Tetapi tembakau harus dibiarkan terbuka dan tak mungkin di bersihkan tiap hari
Seperti tahun tahun sebelumnya, petani dengan optimis menanam tembakau sampai musim panen tiba. Benih ditebar, lahan dirawat, pupuk dibeli, tenaga kerja dibayar. Semua dilakukan dengan keyakinan bahwa saat panen datang, hasilnya bisa mengembalikan biaya satu musim.
Namun musim 2015 arahnya beda.
Abu vulkanik menempel pada daun. Sebagian daun mengalami perubahan kualitas. Penampilan fisik yang biasanya menjadi penentu mutu mulai terganggu.
Ketika panen tiba, hasil yang mereka bawa tidak lagi bernilai seperti yang dibayangkan. Harga turun.
Kerugian sektor tembakau saat itu diperkirakan mencapai ratusan miliar rupiah. Angka yang sering disebut mencapai sekitar Rp340 miliar. Tetapi angka sebesar itu tidak pernah benar-benar menjelaskan isi dapur petani. Yang mereka tahu hanya satu: musim tak berpihak mereka yang ada adalah tagihan.
Saat itu bertepatan musim kampanye: biasalah janji-janji bantuan, perhatian, dan pembicaraan tentang kompensasi untuk petani terdampak. Tetapi seperti kampanye sebelumnya, menguap di kursi dewan.
Gudang dan pabrikan juga menghadapi persoalan baru. Debu vulkanik yang melekat pada daun memaksa penanganan tambahan.
Abu halus menempel pada permukaan daun dan memerlukan penanganan tambahan agar tidak mengganggu proses berikutnya.
Sortasi diperketat. Pembersihan bertambah. Tenaga kerja meningkat. Biaya produksi naik.
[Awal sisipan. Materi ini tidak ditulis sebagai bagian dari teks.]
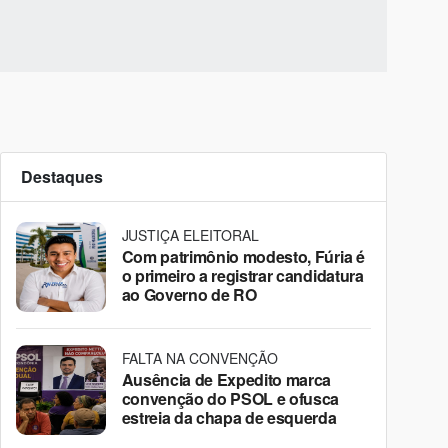
Destaques
JUSTIÇA ELEITORAL
Com patrimônio modesto, Fúria é
o primeiro a registrar candidatura
ao Governo de RO
FALTA NA CONVENÇÃO
Ausência de Expedito marca
convenção do PSOL e ofusca
estreia da chapa de esquerda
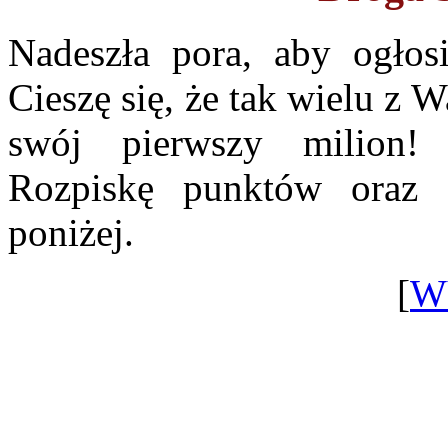
Nadeszła pora, aby ogło
Cieszę się, że tak wielu z 
swój pierwszy milion! Ś
Rozpiskę punktów oraz 
poniżej.
[
W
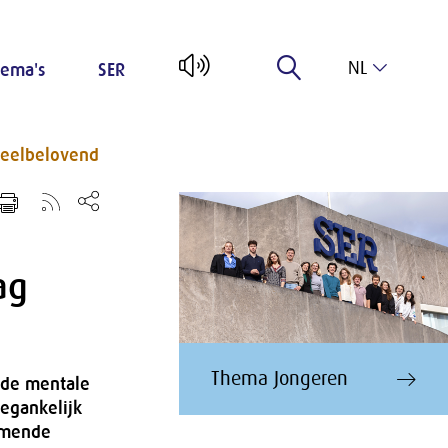
NL
ema's
SER
EN
eelbelovend
ag
Thema Jongeren
s de mentale
egankelijk
komende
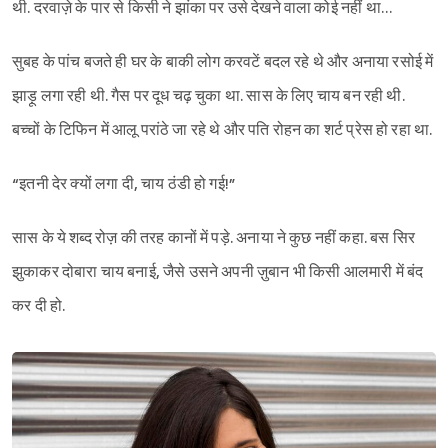
थी. दरवाज़े के पार से किसी ने झांका पर उसे देखने वाला कोई नहीं था…
सुबह के पांच बजते ही घर के बाकी लोग करवटें बदल रहे थे और अनाया रसोई में
झाड़ू लगा रही थी. गैस पर दूध चढ़ चुका था. सास के लिए चाय बन रही थी.
बच्चों के टिफिन में आलू परांठे जा रहे थे और पति रोहन का शर्ट प्रेस हो रहा था.
“इतनी देर क्यों लगा दी, चाय ठंडी हो गई!”
सास के ये शब्द रोज़ की तरह कानों में पड़े. अनाया ने कुछ नहीं कहा. बस सिर
झुकाकर दोबारा चाय बनाई, जैसे उसने अपनी ज़ुबान भी किसी आलमारी में बंद
कर दी हो.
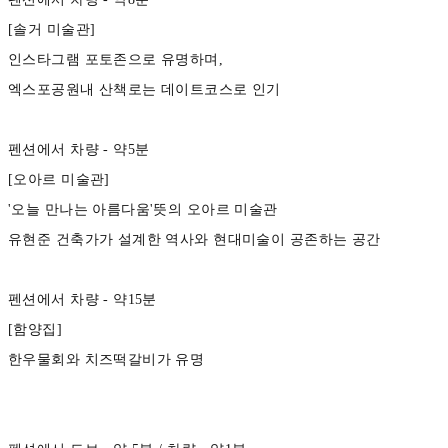
[솔거 미술관]
인스타그램 포토존으로 유명하며,
엑스포공원내 산책로는 데이트코스로 인기
펜션에서 차량 - 약5분
[오아르 미술관]
'오늘 만나는 아름다움'뜻의 오아르 미술관
유현준 건축가가 설계한 역사와 현대미술이 공존하는 공간
펜션에서 차량 - 약15분
[함양집]
한우물회와 치즈떡갈비가 유명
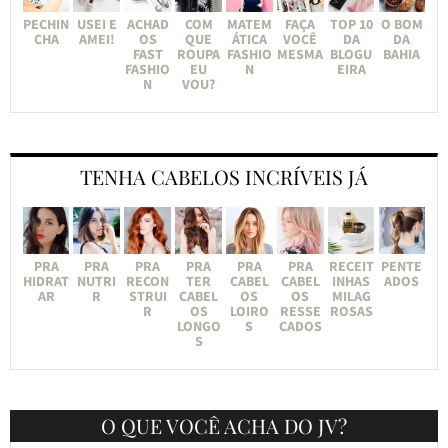
PECHIN
USEI E
ACHAD
COM
MATEM
FAÇA
TOP 10
O BOM
CHA
AMEI!
OS
QUE
ÁTICA
VOCÊ
DA
DA
FAST
ROUPA
FASHIO
MESMA
BLOGU
BAHIA
FASHIO
EU
N
EIRA
N
VOU?
TENHA CABELOS INCRÍVEIS JÁ
PRA
PRA
PRA
PRA
PRA
PRA
RECEIT
PENTE
HIDRAT
NUTRI
RECON
TER
CABEL
CABEL
INHAS
ADOS
AR
R
STRUI
CABEL
OS
OS
MILAG
R
OS
LOIRO
RESSE
ROSAS
LONGO
S
CADOS
S
O QUE VOCÊ ACHA DO JV?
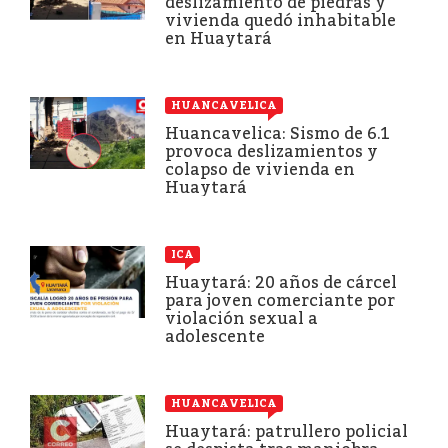
deslizamiento de piedras y
vivienda quedó inhabitable
en Huaytará
HUANCAVELICA
Huancavelica: Sismo de 6.1
provoca deslizamientos y
colapso de vivienda en
Huaytará
ICA
Huaytará: 20 años de cárcel
para joven comerciante por
violación sexual a
adolescente
HUANCAVELICA
Huaytará: patrullero policial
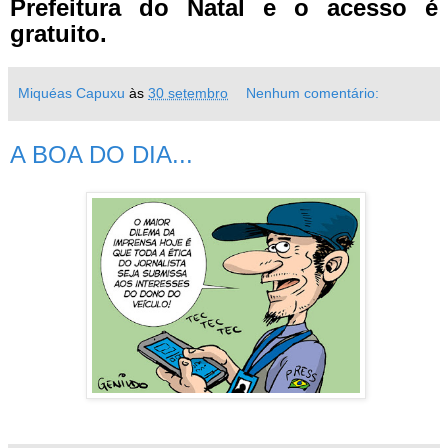
Prefeitura do Natal e o acesso é
gratuito.
Miquéas Capuxu
às
30 setembro
Nenhum comentário:
A BOA DO DIA...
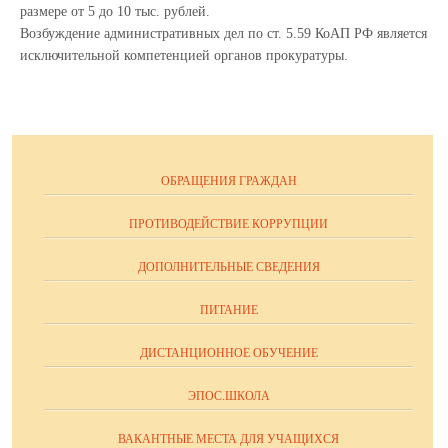
размере от 5 до 10 тыс. рублей.
Возбуждение административных дел по ст. 5.59 КоАП РФ является
исключительной компетенцией органов прокуратуры.
ОБРАЩЕНИЯ ГРАЖДАН
ПРОТИВОДЕЙСТВИЕ КОРРУПЦИИ
ДОПОЛНИТЕЛЬНЫЕ СВЕДЕНИЯ
ПИТАНИЕ
ДИСТАНЦИОННОЕ ОБУЧЕНИЕ
ЭПОС.ШКОЛА
ВАКАНТНЫЕ МЕСТА ДЛЯ УЧАЩИХСЯ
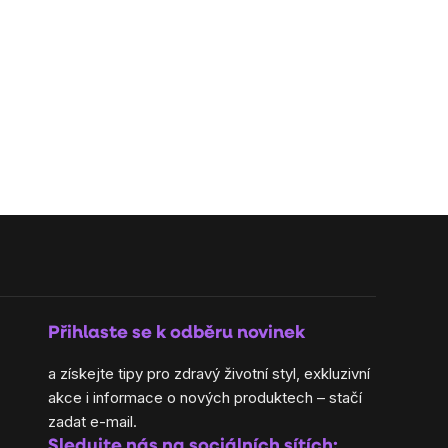
Přihlaste se k odběru novinek
a získejte tipy pro zdravý životní styl, exkluzivní
akce i informace o nových produktech – stačí
zadat e-mail.
Sledujte nás na sociálních sítích:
Musim itu menghadirkan situasi yang jarang terjadi: Industri mengeluarkan ongkos lebih besar. Petani menerima harga lebih rendah.
Erupsi Raung 2015 bukan sekadar catatan geologi bagi kawasan tembakau. Ia adalah bagian dari ingatan kolektif petani, tentang musim tembakau dan abu vulkanik.